Some other attempts at aggregated, centralized data have also emerged. In California, Cal INDEX is an attempt to structure aggregated data from multiple subscribers (health plans, delivery organizations and hospitals). It has struggled with getting subscribers, and has tried reorganizing its business model to promote its growth. But, as Metcalf’s Law states, a network is only as valuable as the number of subscribers.

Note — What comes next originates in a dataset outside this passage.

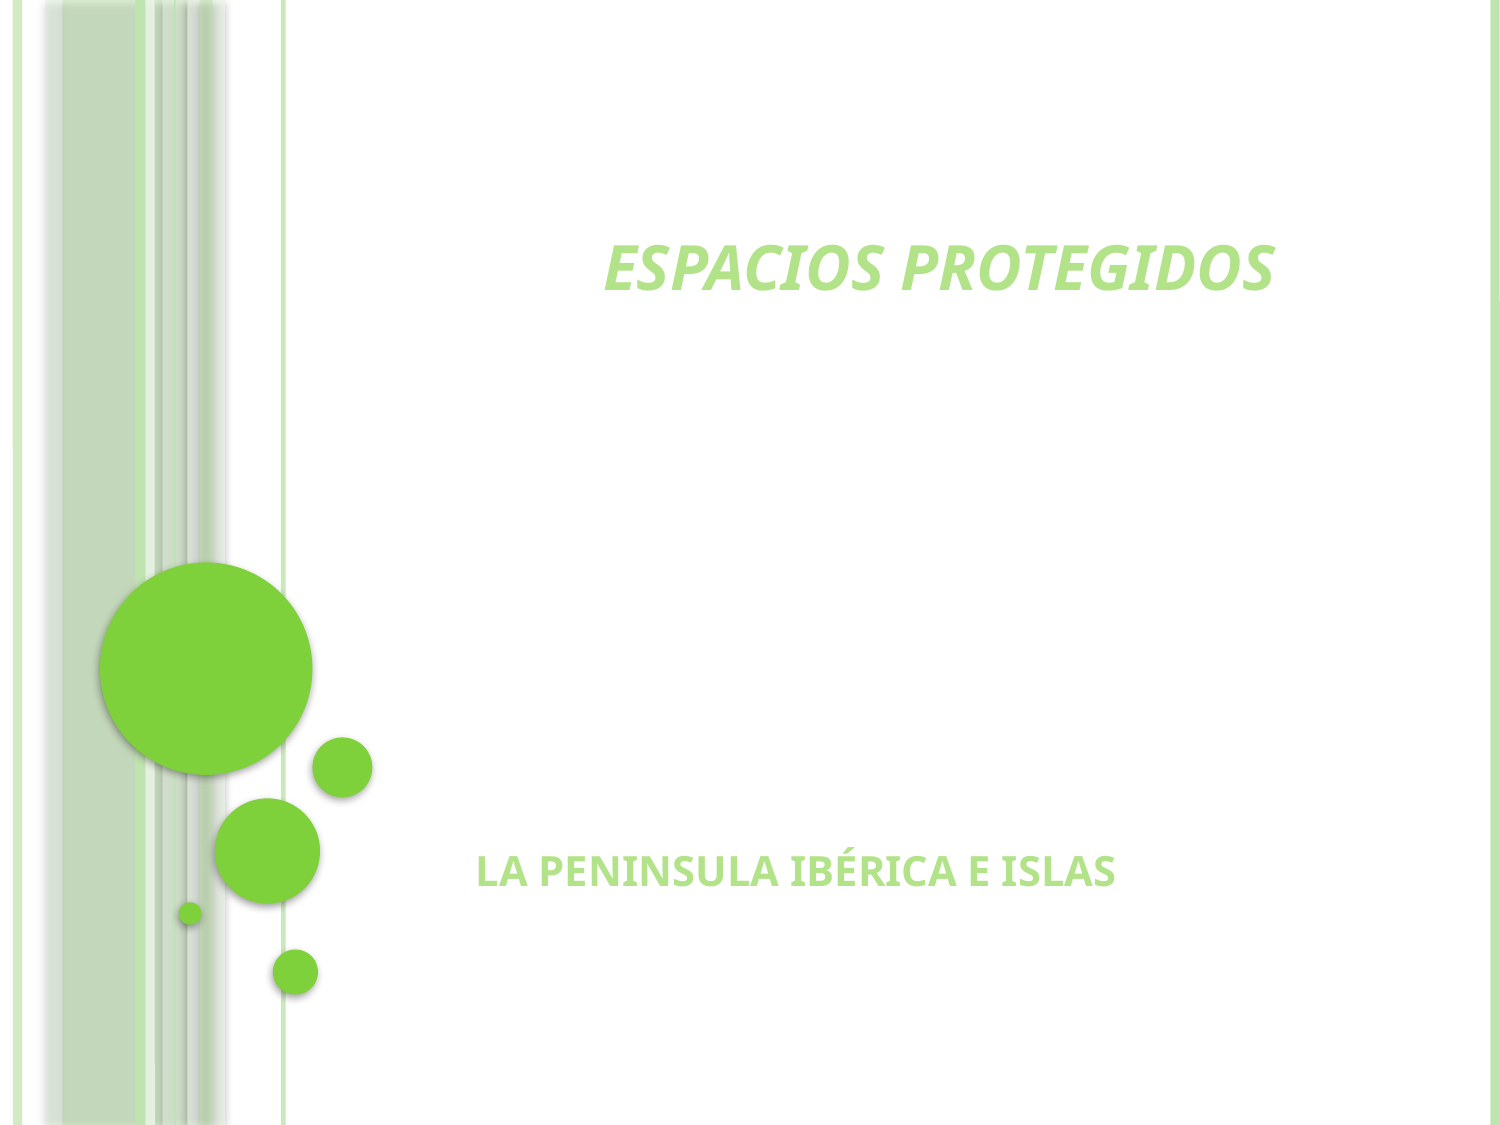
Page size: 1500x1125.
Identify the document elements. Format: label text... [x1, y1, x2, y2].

subtitle LA PENINSULA IBÉRICA E ISLAS [449, 837, 1500, 1125]
title ESPACIOS PROTEGIDOS [433, 0, 1447, 311]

What does the future look like?
The challenges in aggregating data across institutions are more political/business than technological. Let’s assume that health data can be aggregated in very large ways, and include data pulled from multiple institutions. That opens up several “next generation” options for innovation:
EHRs no longer work with internal, institution-centered data. They work with external universal data through standardized connectivity (modern APIs), and update that data so that everyone connected can see it and use it. No more need for query-response pass-through of copies of data. Next-generation EHRs are more like a collection of apps, designed for the various work-flow needs in healthcare. Since they all work off the same shared data, they can be swapped out and improved as needed.
The universal data can be used by AI in ways that are staggering. Insights into disease, mapping clinical disease with genomic data, identification of individualized care recommendations – truly intelligent decision support for clinicians and patients – these are all things that no longer belong in the realm of science fiction. They will be seen in the next few years.
Since the value is more in the data than in the particular user interface, business cases can be patterned after this understanding. All roadblocks to gathering data need to be removed. The use of the data is where the value lies. The data can be segmented and used in ways that can differ from one customer to another, with fees built accordingly. For example, insights from the Medical Knowledge Graph can be segmented into “skills” which can be subscribed to in ways akin to Amazon’s Alexa skills marketplace. One can subscribe to a “dermatology skill set” or a “cardiology skill set” or a “general medicine baseline skill set,” etc.
Clearly, the future of health data is in its aggregation, and liberation from the institutions which now cage it. We will get there soon. Progress is being made in this direction already. The next generation of health IT, based on this structure, will be staggering.